According to Section 41 of the Specific Relief Act, an injunction cannot be granted:

  1. To stop a person from filing a case in the same court in which the injunction suit is sought, unless such an injunction is being asked for, to prevent a multiplicity of proceedings.

  2. To restrain or stop a person from filing or fighting a case in a court that is not subordinate to the one in which the injunction is being sought.

  3. To prevent a person from applying to any legislative body

  4. To restrain a person from filing or fighting a criminal case

  5. To prevent the breach of contract, the performance of which is not enforced specifically

  6. To prevent an act that is not a clear act of nuisance

  7. To prevent a continuing breach in which the plaintiff has himself acquiesced

  8. When an equally effective relief can be obtained in any other way or through any other sort of proceeding

  9. When the conduct of the plaintiff (or his agents) has been so wrongful as to disentitle him from the assistance of the court.

  10. When the plaintiff has no personal interest in the said matter.

3. Specific Restitution of Property

The third judicial remedy accessible in the Law of Torts is that of Specific Restitution of Property.
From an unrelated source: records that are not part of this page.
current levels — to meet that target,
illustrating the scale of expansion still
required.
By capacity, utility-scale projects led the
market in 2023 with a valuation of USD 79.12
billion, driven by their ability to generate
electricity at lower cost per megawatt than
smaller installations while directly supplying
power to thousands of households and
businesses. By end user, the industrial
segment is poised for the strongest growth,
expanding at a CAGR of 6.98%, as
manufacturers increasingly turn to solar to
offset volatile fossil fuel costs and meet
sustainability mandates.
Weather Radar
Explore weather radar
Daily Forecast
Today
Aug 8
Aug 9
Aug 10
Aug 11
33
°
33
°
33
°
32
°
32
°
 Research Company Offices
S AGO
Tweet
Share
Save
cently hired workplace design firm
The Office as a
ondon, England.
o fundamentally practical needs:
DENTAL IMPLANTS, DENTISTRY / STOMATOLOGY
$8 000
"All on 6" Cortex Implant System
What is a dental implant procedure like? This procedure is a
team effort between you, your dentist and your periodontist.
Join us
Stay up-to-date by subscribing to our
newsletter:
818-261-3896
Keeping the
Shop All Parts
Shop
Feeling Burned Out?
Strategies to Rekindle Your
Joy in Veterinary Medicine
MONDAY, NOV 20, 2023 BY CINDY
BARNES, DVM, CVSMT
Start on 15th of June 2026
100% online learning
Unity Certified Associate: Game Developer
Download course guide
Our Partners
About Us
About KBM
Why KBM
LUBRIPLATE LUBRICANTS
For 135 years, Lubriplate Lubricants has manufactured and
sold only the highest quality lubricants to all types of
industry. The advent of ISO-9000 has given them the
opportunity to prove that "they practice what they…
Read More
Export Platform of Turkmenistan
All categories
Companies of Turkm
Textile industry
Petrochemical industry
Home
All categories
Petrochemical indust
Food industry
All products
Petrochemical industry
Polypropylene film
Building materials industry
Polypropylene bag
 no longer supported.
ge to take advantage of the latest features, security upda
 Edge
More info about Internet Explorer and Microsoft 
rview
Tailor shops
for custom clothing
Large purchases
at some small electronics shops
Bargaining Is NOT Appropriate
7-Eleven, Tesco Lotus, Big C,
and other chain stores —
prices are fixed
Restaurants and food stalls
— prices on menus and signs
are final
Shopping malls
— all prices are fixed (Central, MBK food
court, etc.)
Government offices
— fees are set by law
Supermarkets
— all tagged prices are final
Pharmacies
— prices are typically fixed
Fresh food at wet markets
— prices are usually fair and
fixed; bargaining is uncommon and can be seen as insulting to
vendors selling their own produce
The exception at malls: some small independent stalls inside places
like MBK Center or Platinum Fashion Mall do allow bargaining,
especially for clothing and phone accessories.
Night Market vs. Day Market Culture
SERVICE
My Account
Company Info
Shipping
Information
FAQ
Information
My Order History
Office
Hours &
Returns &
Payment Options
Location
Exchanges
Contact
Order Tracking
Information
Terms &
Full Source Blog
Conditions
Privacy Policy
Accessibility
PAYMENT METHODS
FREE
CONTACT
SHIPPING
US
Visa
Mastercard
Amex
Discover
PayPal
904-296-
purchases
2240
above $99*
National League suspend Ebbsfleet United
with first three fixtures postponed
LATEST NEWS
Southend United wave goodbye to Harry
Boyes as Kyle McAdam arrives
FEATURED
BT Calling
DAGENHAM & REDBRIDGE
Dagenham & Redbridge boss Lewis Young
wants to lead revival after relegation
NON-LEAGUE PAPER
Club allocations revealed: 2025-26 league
Restitution implies the rebuilding of merchandise back to the proprietor of the products. At the point when an individual is improperly seized of his property or merchandise, he is qualified for the reclamation of his property.


In torts, the item behind remedying a party is to return the distressed party to the status or position that they were getting a charge out of before the event of tort. It isn't to rebuff the defendant, as in crime. Remedies can be judicial and extrajudicial. When fair treatment of law is required for a party to pick up remedy, and the courts are included, the remedies are called judicial remedies.